Vincent Peillon, Les milliards noirs du blanchiment, Hachette Littératures, 2004, 199 p.
Thierry Godefroy et Pierre Lascoumes, Le capitalisme clandestin. L’illusoire régulation des places offshore, 2004, La Découverte, 259 p.
Ces deux livres sur le sujet crucial des paradis fiscaux et judiciaires ont en commun leur pessimisme. Mais, disons-le d’emblée, on a beaucoup plus apprécié le volontarisme militant du premier que le sociologisme désespérant du second, doublé d’une forme de condescendance.
Le député socialiste Vincent Peillon (à l’Assemblée nationale jusqu’en 2002, au Parlement européen depuis 2004) présida sur le sujet une mission d’information parlementaire assez jubilatoire. Il nous en rappelle quelques excursions intempestives (Liechtenstein, Monaco, Luxembourg, la City de Londres… ) qui agitèrent sérieusement ces havres d’impunité de la criminalité financière.
Le député chiraquien Michel Hunault se fit aussitôt l’avocat de ces lupanars. Avec son collègue Arnaud Montebourg, Peillon parvint à organiser en février 2002 une Conférence des parlements de l’Union européenne contre le blanchiment.
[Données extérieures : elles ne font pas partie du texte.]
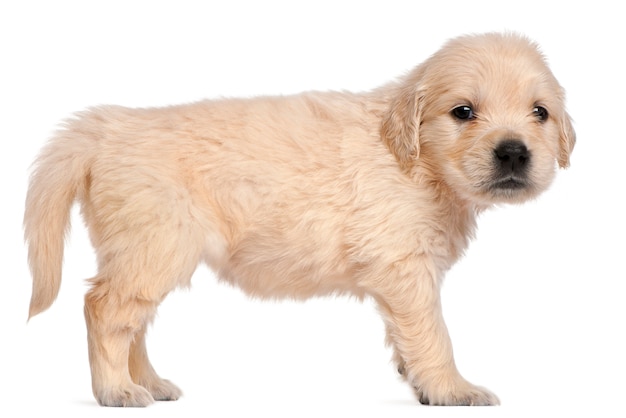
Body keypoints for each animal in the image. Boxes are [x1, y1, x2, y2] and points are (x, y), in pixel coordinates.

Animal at [23, 33, 572, 408]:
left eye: (539, 113)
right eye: (463, 111)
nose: (513, 153)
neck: (415, 161)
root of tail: (107, 128)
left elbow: (409, 336)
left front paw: (416, 379)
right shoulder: (404, 266)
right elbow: (434, 333)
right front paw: (452, 389)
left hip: (144, 251)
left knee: (132, 321)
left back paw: (149, 383)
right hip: (155, 244)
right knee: (104, 309)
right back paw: (116, 390)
Mais tout cela se heurta à l’hostilité d’une partie du gouvernement Jospin, puis à la vague conservatrice qui submergea une majorité de pays de l’UE. Les gouvernements de droite sont évidemment plus proches des milieux économiques, financiers et militaires qui n’entendent pas se priver des moyens d’agir en dehors des lois.
Face à cette coalition d’intérêts, le député rappelle à juste titre que la solution est politique (car ce ne sont pas les remèdes techniques qui manquent) : « Sortir des simples proclamations [… suppose] la structuration d’une opinion publique internationale et d’un espace public mondial capables de peser et de déborder l’inertie et l’hypocrisie des États. » Bien vu !
Les deux auteurs du Capitalisme clandestin décrivent avec force détails le double langage des États en question – c’est l’utilité de leur ouvrage. Mais ils font une guerre dangereuse et finalement cynique à la morale élémentaire.
Brodant sur un thème que Jean de Maillard développe de manière plus subtile, l’interpénétration de l’économie « normale » et de l’économie criminelle (Le marché fait sa loi, Mille et une nuits, 2001, cf. Billets n° 95), ils en viennent à suggérer qu’il n’y a plus de « crime » puisque tout cela est pratiqué par des gens (banquiers, PDG, responsables politiques et autres) qui sont et font la « norme ».
L’entreprise démystificatrice des deux spécialistes vise du même coup ceux qui voudraient lutter contre l’extension et la généralisation de la criminalité économique : ce seraient des naïfs ou des illusionnistes.
Certes une mobilisation civique, comme celle invoquée par Vincent Peillon, est tout sauf gagnée d’avance. Mais, plutôt que de dire que le combat est perdu parce que le crime est de plus en plus pratiqué par les gens « normaux », on peut parier que l’avalanche exponentielle des dégâts provoqués par une dérégulation laxiste va faire prendre conscience, justement, qu’un certain nombre de comportements « normaux » (comme l’oppression et le pillage néocoloniaux) sont en réalité criminels. De fait, mais aussi de droit : le nombre d’instruments juridiques susceptibles de qualifier ces infractions a en réalité beaucoup augmenté.
La bataille va, du coup, se jouer dans les têtes. Nous allons devoir affronter une manipulation orwellienne : on cherchera à nous faire admettre que des crimes caractérisés n’en sont pas, et/ou nous faire enfouir la tête dans le sable.
Par une intimidation et un divertissement multiformes. Godefroy et Lascoumes font l’hypothèse implicite que cette manipulation va gagner, si elle ne l’a pas déjà fait. C’est en cela que leur livre est littéralement désespérant. Mais leur hypothèse n’est pas acquise.